- **Exercise**
Would you copy each line of the data below that has "SPOKEN"?

▬▬▬

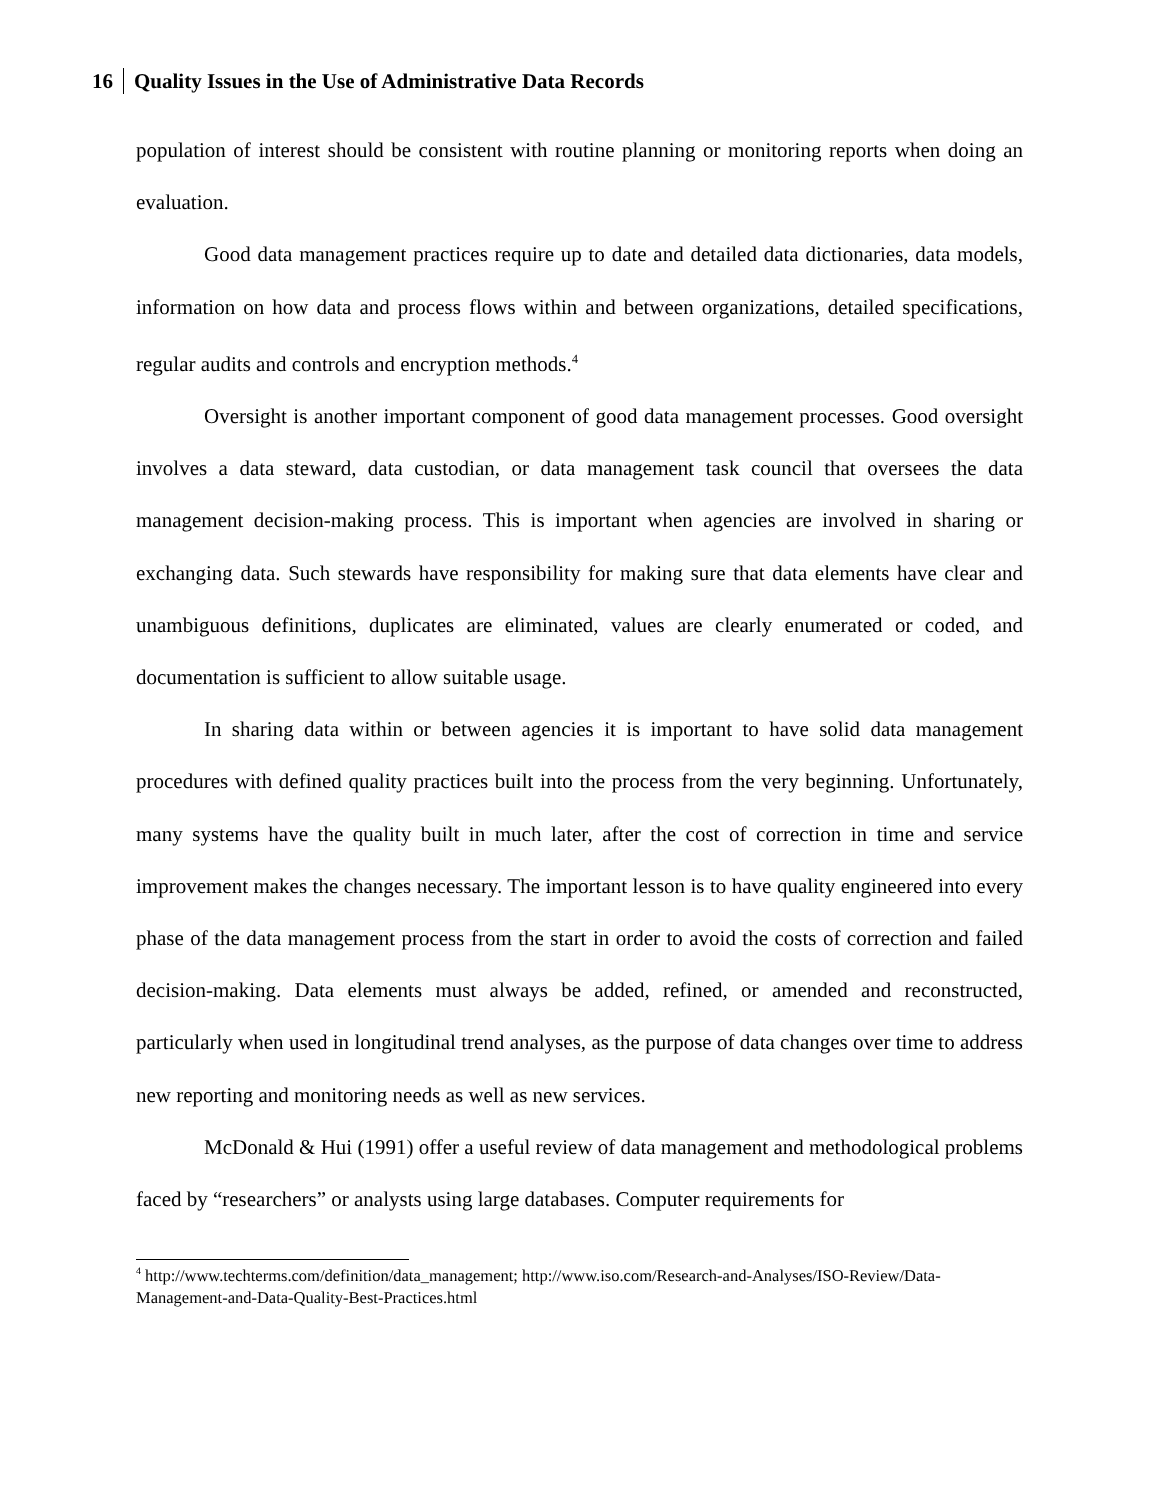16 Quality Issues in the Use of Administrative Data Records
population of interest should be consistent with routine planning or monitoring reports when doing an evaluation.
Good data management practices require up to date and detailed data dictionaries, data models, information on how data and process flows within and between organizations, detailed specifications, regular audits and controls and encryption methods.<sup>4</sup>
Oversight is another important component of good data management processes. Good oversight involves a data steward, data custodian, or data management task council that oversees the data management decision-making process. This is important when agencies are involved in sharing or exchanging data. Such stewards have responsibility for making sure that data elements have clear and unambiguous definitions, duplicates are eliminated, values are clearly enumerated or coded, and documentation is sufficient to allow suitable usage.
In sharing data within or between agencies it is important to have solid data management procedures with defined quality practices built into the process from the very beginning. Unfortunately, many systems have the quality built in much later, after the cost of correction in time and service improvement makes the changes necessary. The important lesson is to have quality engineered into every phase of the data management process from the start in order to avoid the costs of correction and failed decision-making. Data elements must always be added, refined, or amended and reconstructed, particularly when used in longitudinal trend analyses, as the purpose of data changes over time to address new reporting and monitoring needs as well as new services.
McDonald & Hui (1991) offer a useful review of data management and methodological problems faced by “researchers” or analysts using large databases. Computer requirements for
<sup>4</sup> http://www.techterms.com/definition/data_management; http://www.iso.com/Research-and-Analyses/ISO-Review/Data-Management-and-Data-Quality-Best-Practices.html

▬▬▬

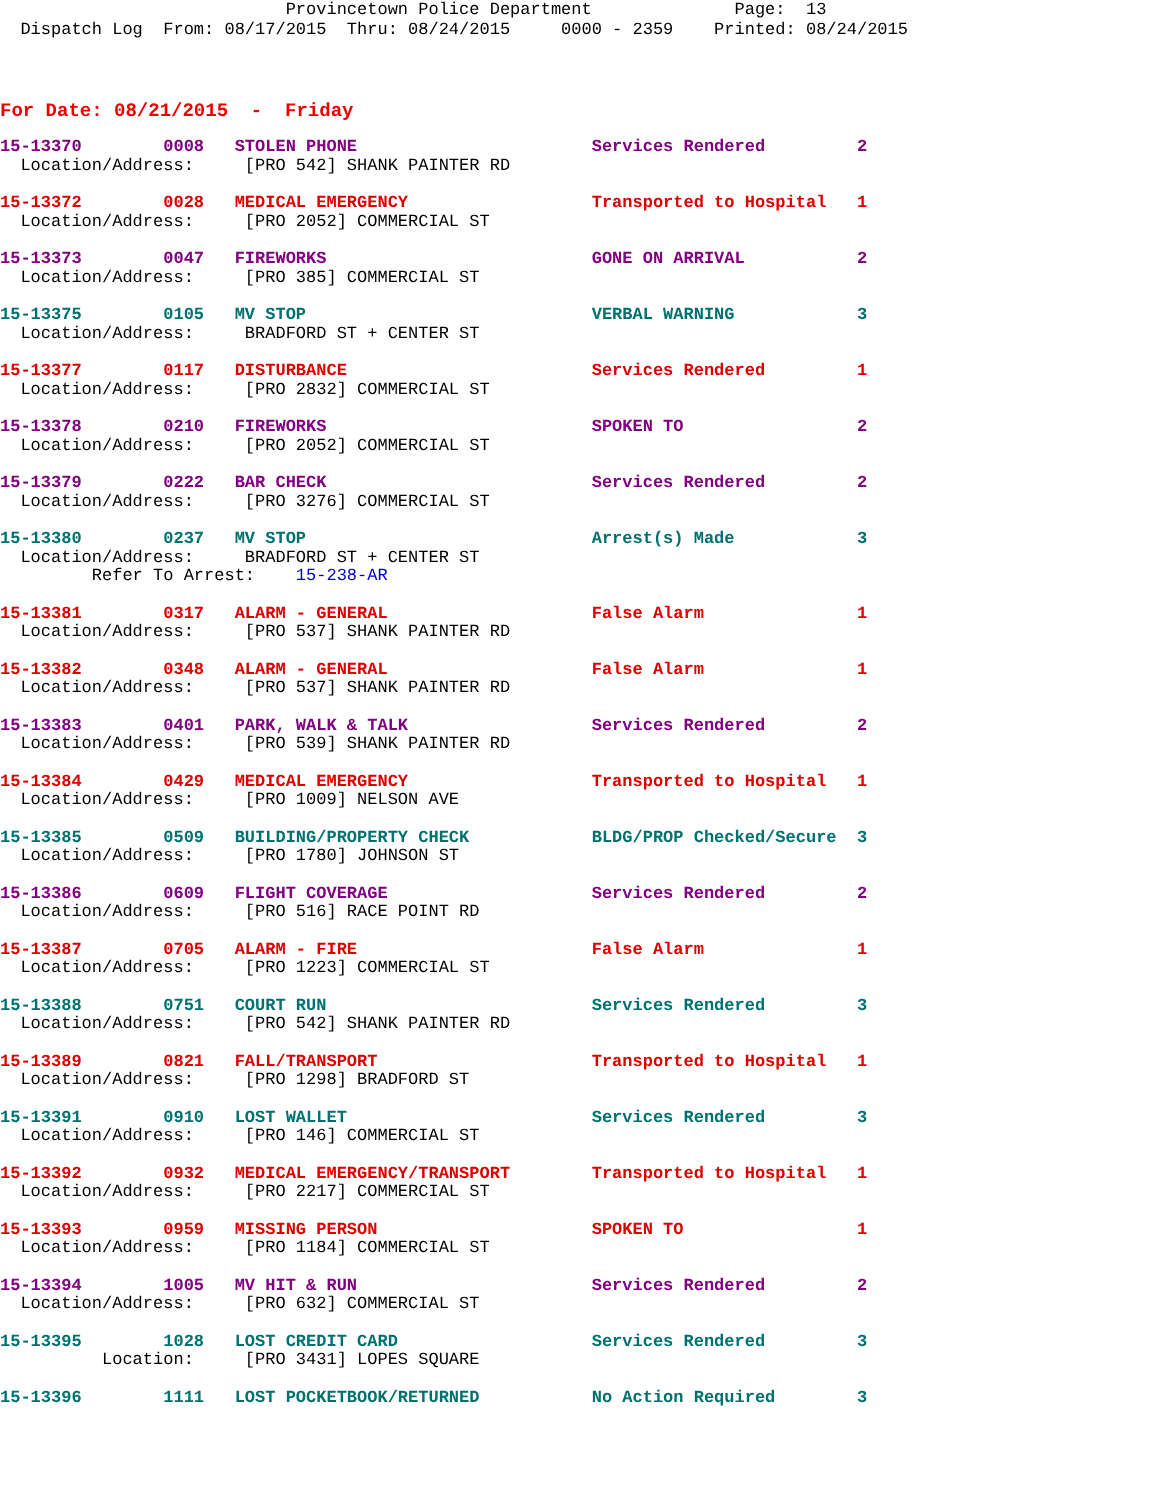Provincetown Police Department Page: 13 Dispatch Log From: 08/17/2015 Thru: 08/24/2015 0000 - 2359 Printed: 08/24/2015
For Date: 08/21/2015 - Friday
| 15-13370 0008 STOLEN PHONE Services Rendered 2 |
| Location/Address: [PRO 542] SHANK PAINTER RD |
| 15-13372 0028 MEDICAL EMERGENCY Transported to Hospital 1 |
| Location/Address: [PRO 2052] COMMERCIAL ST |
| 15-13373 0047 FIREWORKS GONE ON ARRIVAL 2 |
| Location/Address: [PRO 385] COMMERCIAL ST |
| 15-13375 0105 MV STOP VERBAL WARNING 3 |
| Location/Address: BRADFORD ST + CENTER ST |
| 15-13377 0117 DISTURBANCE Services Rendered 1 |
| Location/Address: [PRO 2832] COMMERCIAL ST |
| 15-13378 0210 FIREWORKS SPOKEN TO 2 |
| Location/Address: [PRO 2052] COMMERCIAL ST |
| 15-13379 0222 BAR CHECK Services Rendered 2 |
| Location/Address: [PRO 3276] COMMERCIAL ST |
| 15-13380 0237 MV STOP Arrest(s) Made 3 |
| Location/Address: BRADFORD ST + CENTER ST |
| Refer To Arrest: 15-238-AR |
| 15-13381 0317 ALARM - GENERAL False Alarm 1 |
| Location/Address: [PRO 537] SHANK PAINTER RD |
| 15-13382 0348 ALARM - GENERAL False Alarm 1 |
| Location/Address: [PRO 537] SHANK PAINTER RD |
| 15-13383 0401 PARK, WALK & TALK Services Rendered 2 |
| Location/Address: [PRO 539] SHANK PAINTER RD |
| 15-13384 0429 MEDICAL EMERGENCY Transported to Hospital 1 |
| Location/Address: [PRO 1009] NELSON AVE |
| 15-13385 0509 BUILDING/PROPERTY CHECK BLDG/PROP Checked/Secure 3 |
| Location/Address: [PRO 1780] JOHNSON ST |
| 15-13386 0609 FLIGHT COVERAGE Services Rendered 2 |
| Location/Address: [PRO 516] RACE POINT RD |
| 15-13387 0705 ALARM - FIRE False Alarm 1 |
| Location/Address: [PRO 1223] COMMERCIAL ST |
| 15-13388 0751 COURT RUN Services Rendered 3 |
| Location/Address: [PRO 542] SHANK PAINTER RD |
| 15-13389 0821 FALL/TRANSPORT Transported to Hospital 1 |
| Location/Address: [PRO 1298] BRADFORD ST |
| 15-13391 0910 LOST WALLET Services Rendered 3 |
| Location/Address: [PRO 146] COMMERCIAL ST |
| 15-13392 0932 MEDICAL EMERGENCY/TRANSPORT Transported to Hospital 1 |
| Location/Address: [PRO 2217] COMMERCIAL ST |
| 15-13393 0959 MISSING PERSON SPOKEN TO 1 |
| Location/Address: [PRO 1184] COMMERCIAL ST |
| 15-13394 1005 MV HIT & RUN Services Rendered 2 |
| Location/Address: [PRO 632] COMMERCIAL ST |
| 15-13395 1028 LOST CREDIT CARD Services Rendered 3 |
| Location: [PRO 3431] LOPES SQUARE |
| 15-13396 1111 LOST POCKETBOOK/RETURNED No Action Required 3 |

▬▬▬

- **Reply**
| 15-13378 0210 FIREWORKS SPOKEN TO 2 |
| 15-13393 0959 MISSING PERSON SPOKEN TO 1 |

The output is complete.